Anyway… tear gas cleared the streets of Palm Springs following the shooting, and statisticians began revising their injured-and-arrested totals. In a 48-hour period, the local hospital reported, 146 students had been treated for injuries (ranging from the gunshot wounds to sun poisoning), while police said nearly 250 students had been arrested. Most received 10-day sentences and $75 fines, with the jail term suspended and the fine reduced to $35. It was also reported that most of the arrests and injuries took place near the two festival locations.

The first of the concerts, at the Palm Springs Drive-in a few miles north of town, began nearly an hour late (at 7 p.m.) as the sun and a gritty desert wind were replaced by a full moon and a rapidly chilling still air.

Before Procol Harum came on, Timothy Leary was introduced. “Keep it going, smoke it, get it on,” he said, giving the peace sign, smiling, splitting. Procol Harum’s sustained organ chords occasionally caused one’s teeth to ache, but when the pianist-vocalist, Gary Brooker, pointed at the Navy-blue sky and the quartet slipped into “Also Sprach Zarathustra” (popularized in 2001: A Space Odyssey), the audience had been won.

Mayall came on nearly an hour after the concert was to have ended, played one tune, and then two cops appeared on stage. Suddenly, in the middle of the song, the switch was thrown. Thousands of young people rushed forward, shouting disapproval. The electricity was turned on again and the concert resumed. (Blues Power.) Mayall ended happily and peacefully.

Damage to the theater was extensive, but injuries were minor and incidents few and less malicious than what would come the following night. The stage had been set up at home base; the audience was sprawled over the infield, with scattered picnic – like parties dotting left, right and center fields.

Ike and Tina Turner made their well-rehearsed entrance (with one of the Kings of Rhythm, all of whom were dressed in matching chartreuse outfits, providing the Vegas-lounge-like patter and introductions), and the concert’s musical pace doubled, then tripled. The Ikettes pranced into view in mini-skirts and shook their bottoms and sang. Tina, the sexiest woman in rock and roll, next boogalooed into sight and sang “Son of a Preacher Man,” “I’ve Been Loving You” and talked-and-sang “Respect,” telling a long, funny story about how guys and chicks cheat on each other. Then everybody came in on “River Deep, Mountain High.”

Overhead the police helicopter was circling and the other side of the ball park walls the cops and kids were busy hating each other. Most of those present didn’t even react when it was announced there had been incidents nearby. It was two different worlds. Savoy Brown, by its last number had everyone present standing, shaking.
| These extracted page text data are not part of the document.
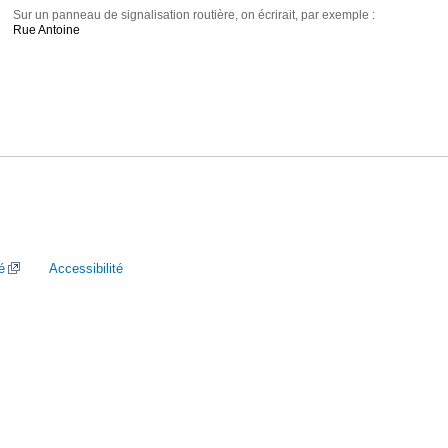
Sur un panneau de signalisation routière, on écrirait, par exemple :
Rue Antoine
é
Accessibilité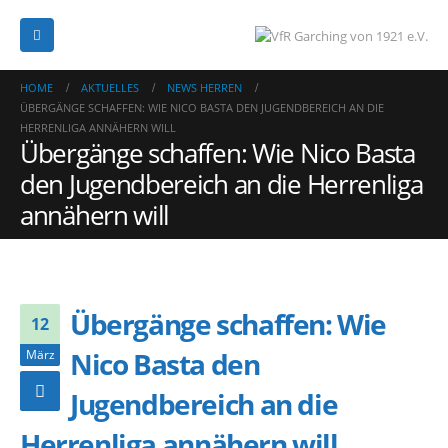
HOME
AKTUELLES
NEWS HERREN
ÜBERGÄNGE SCHAFFEN: WIE NICO BASTA DEN JUGENDBEREICH AN DIE
HERRENLIGA ANNÄHERN WILL
Übergänge schaffen: Wie Nico Basta
den Jugendbereich an die Herrenliga
annähern will
Übergänge schaffen: Wie
12
Nico Basta den
März
Jugendbereich an die
Herrenliga annähern will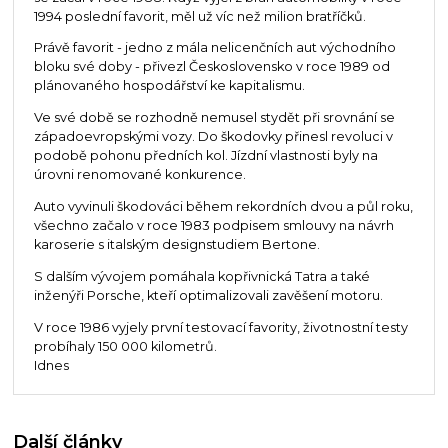
1994 poslední favorit, měl už víc než milion bratříčků.
Právě favorit - jedno z mála nelicenčních aut východního
bloku své doby - přivezl Československo v roce 1989 od
plánovaného hospodářství ke kapitalismu.
Ve své době se rozhodně nemusel stydět při srovnání se
západoevropskými vozy. Do škodovky přinesl revoluci v
podobě pohonu předních kol. Jízdní vlastnosti byly na
úrovni renomované konkurence.
Auto vyvinuli škodováci během rekordních dvou a půl roku,
všechno začalo v roce 1983 podpisem smlouvy na návrh
karoserie s italským designstudiem Bertone.
S dalším vývojem pomáhala kopřivnická Tatra a také
inženýři Porsche, kteří optimalizovali zavěšení motoru.
V roce 1986 vyjely první testovací favority, životnostní testy
probíhaly 150 000 kilometrů.
Idnes
Další články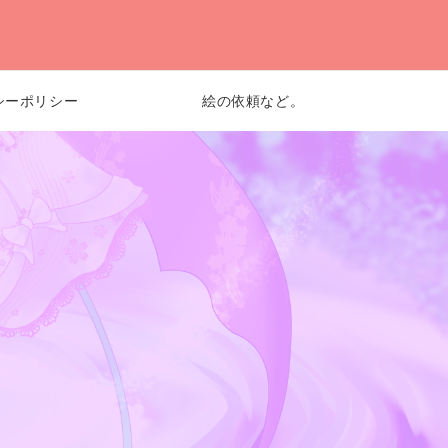
シーポリシー
絵の依頼など。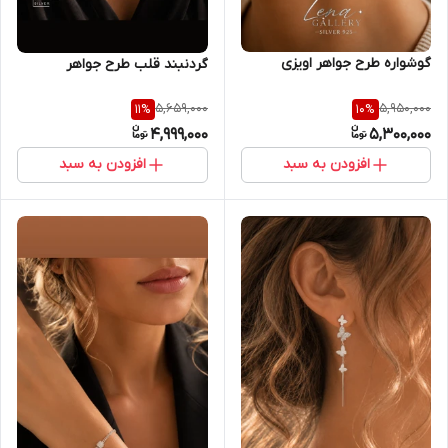
گوشواره طرح جواهر اویزی
گردنبند قلب طرح جواهر
5,659,000
5,950,000
11
%
10
%
4,999,000
5,300,000
افزودن به سبد
افزودن به سبد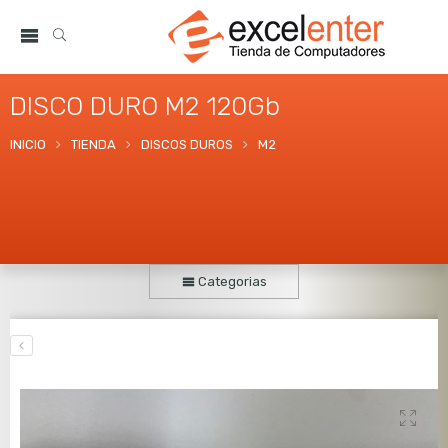
DISCO DURO M2 120Gb
INICIO
TIENDA
DISCOS DUROS
M2
Categorias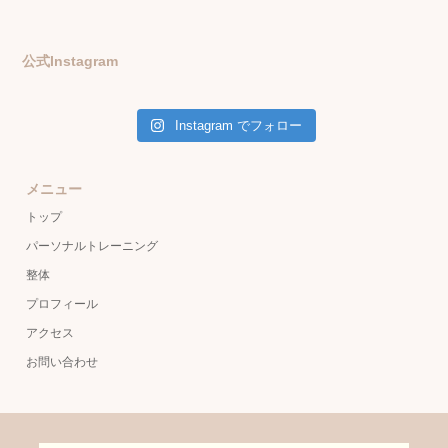
公式Instagram
Instagram でフォロー
メニュー
トップ
パーソナルトレーニング
整体
プロフィール
アクセス
お問い合わせ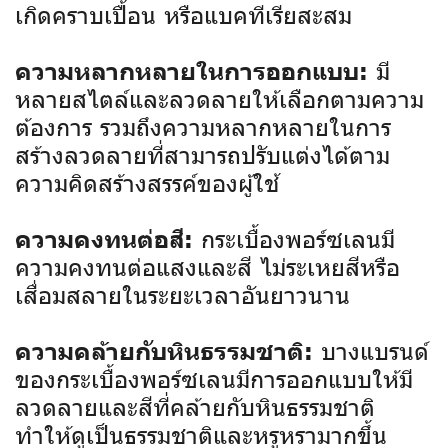
เกิดคราบเปื้อน หรือแบคทีเรียสะสม
มี
ความหลากหลายในการออกแบบ:
หลายสไตล์และลวดลายให้เลือกตามความ
ต้องการ รวมถึงความหลากหลายในการ
สร้างลวดลายที่สามารถปรับแต่งได้ตาม
ความคิดสร้างสรรค์ของผู้ใช้
กระเบื้องพอร์ซเลนมี
ความคงทนต่อสี:
ความคงทนต่อแสงและสี ไม่ระเหยสีหรือ
เสื่อมสลายในระยะเวลาอันยาวนาน
บางแบรนด์
ความคล้ายกับหินธรรมชาติ:
ของกระเบื้องพอร์ซเลนมีการออกแบบให้มี
ลวดลายและสีที่คล้ายกับหินธรรมชาติ
ทำให้ดูเป็นธรรมชาติและหรูหรามากขึ้น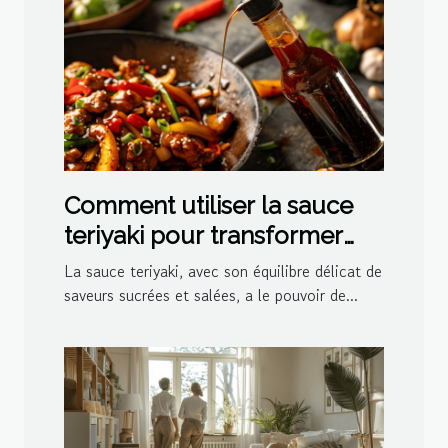
Comment utiliser la sauce
teriyaki pour transformer
vos plats
La sauce teriyaki, avec son équilibre délicat de
saveurs sucrées et salées, a le pouvoir de...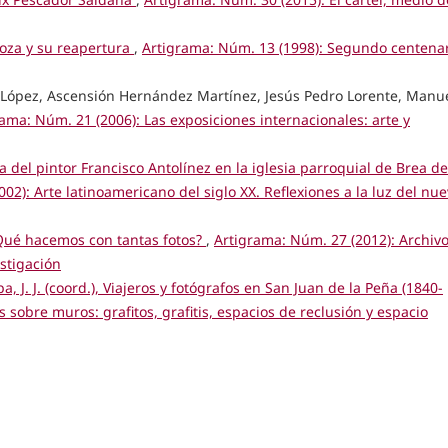
oza y su reapertura
,
Artigrama: Núm. 13 (1998): Segundo centena
López, Ascensión Hernández Martínez, Jesús Pedro Lorente, Manu
ama: Núm. 21 (2006): Las exposiciones internacionales: arte y
a del pintor Francisco Antolínez en la iglesia parroquial de Brea de
02): Arte latinoamericano del siglo XX. Reflexiones a la luz del nu
Qué hacemos con tantas fotos?
,
Artigrama: Núm. 27 (2012): Archivo
estigación
, J. J. (coord.), Viajeros y fotógrafos en San Juan de la Peña (1840-
 sobre muros: grafitos, grafitis, espacios de reclusión y espacio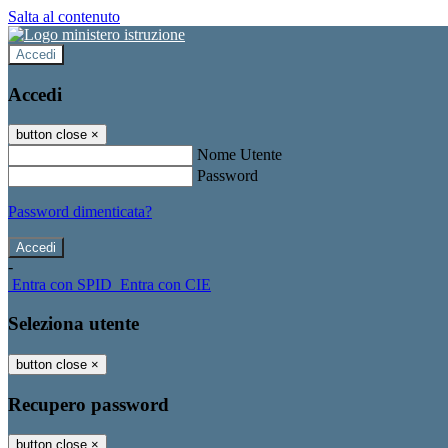
Salta al contenuto
Accedi
Accedi
button close
×
Nome Utente
Password
Password dimenticata?
-
Entra con SPID
Entra con CIE
Seleziona utente
button close
×
Recupero password
button close
×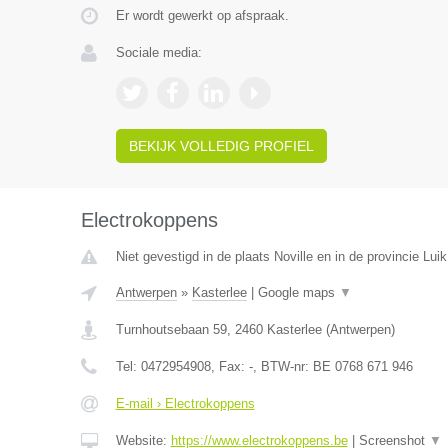
Er wordt gewerkt op afspraak.
Sociale media:
BEKIJK VOLLEDIG PROFIEL
Electrokoppens
Niet gevestigd in de plaats Noville en in de provincie Luik
Antwerpen
»
Kasterlee
|
Google maps
▼
Turnhoutsebaan 59
,
2460
Kasterlee
(
Antwerpen
)
Tel:
0472954908
, Fax:
-
, BTW-nr:
BE 0768 671 946
E-mail › Electrokoppens
Website:
https://www.electrokoppens.be
|
Screenshot
▼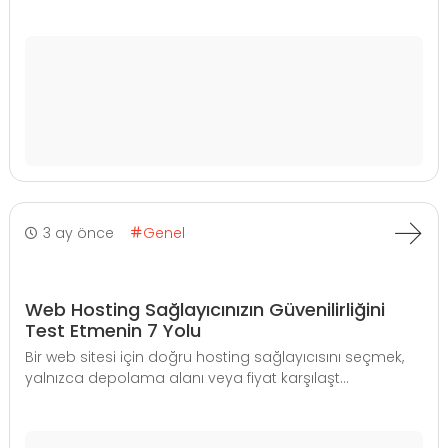
3 ay önce
Genel
Web Hosting Sağlayıcınızın Güvenilirliğini
Test Etmenin 7 Yolu
Bir web sitesi için doğru hosting sağlayıcısını seçmek,
yalnızca depolama alanı veya fiyat karşılaşt...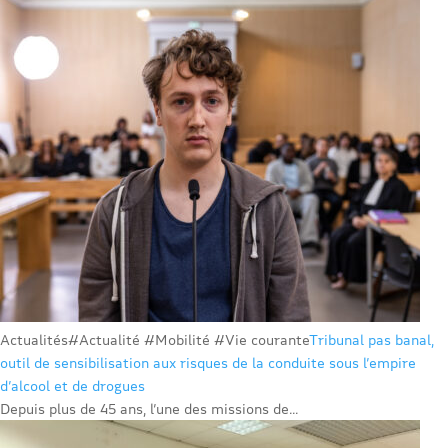
Actualités
#Actualité #Mobilité #Vie courante
Tribunal pas banal,
outil de sensibilisation aux risques de la conduite sous l’empire
d’alcool et de drogues
Depuis plus de 45 ans, l’une des missions de...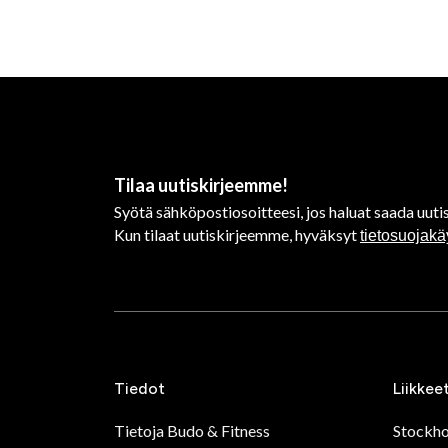
Tilaa uutiskirjeemme!
Syötä sähköpostiosoitteesi, jos haluat saada uutis
Kun tilaat uutiskirjeemme, hyväksyt
tietosuojak
Tiedot
Liikkee
Tietoja Budo & Fitness
Stockh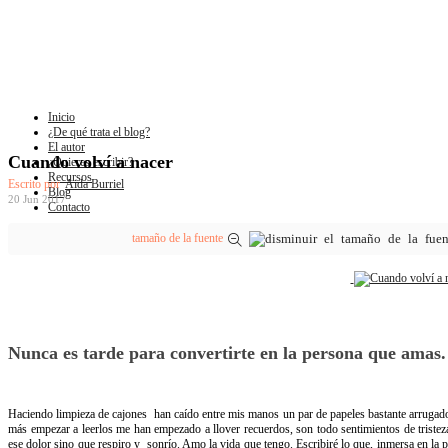
Inicio
¿De qué trata el blog?
El autor
Cuando volví a nacer
¿Quieres escribir?
Recursos
Escrito por
Aida Burriel
Blog
20 Jun 2017
Contacto
tamaño de la fuente
Nunca es tarde para convertirte en la persona que amas.
Haciendo limpieza de cajones han caído entre mis manos un par de papeles bastante arrugado
más empezar a leerlos me han empezado a llover recuerdos, son todo sentimientos de tristez
ese dolor sino que respiro y sonrío. Amo la vida que tengo. Escribiré lo que, inmersa en la pe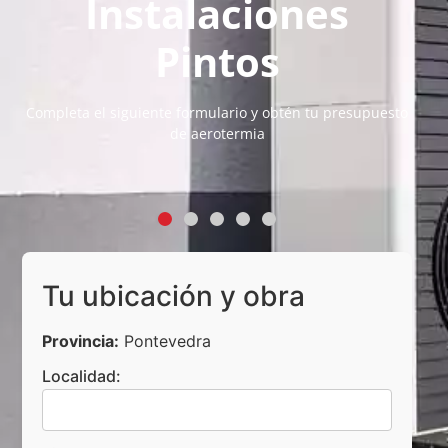
Instalaciones
Pintos
Completa el siguiente formulario y obtén tu presupuesto
de aerotermia
Tu ubicación y obra
Provincia:
Pontevedra
Localidad: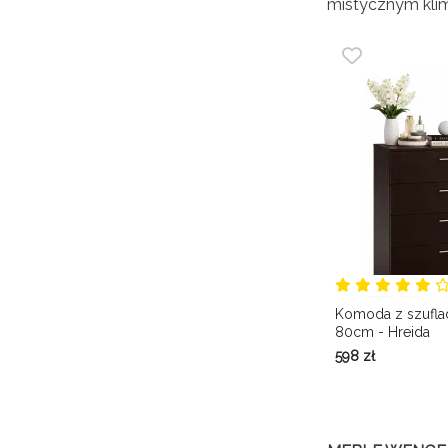
mistycznym klim
Komoda z szufl
80cm - Hreida
598
zł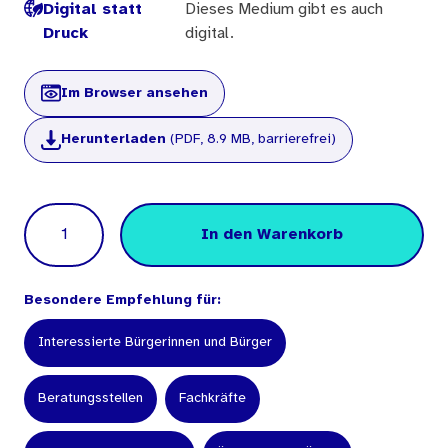
Digital statt
Dieses Medium gibt es auch
Druck
digital.
Im Browser ansehen
Herunterladen
(PDF, 8.9 MB, barrierefrei)
Menge
In den Warenkorb
Besondere Empfehlung für:
Interessierte Bürgerinnen und Bürger
Beratungsstellen
Fachkräfte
But another of the long breaks between acts which had marred the festival intruded and it was nearly half an hour before the Buddy Miles Express got set up. (In this case, poor organization on the part of the concert promoters was worsened by violence on the outside and Miles’ drums hadn’t arrived.)

At the end of the Miles set, hundreds were flaked out in sleeping bags, having lazy pillow fights, casually toking down in the infield, as someone wandered through the crowd distributing leaflets advertising an upcoming concert in Orange County. When the MC introduced Canned Heat, everyone ran for the stage.

Following the band’s first number, 15 minutes before the scheduled midnight shut-off time (which had been extended the night before), Bob “The Bear” Hite, Canned Heat’s vocalist, made a brief announcement: “We’re gonna do something now that we’d planned to do later. Y’see, I understand we might have a power failure soon, so we’re gonna boogie now.”

Which is what the thousands remaining in the stadium did. They boogied. Outside, 200 cops in riot helmets stood sipping soft drinks, gossiping quietly, waiting for something else to happen. Not far away, other cops stood guard near the partially destroyed service station. In Desert Hospital, doctors were refusing to identify their new patients or say how serious the injuries were.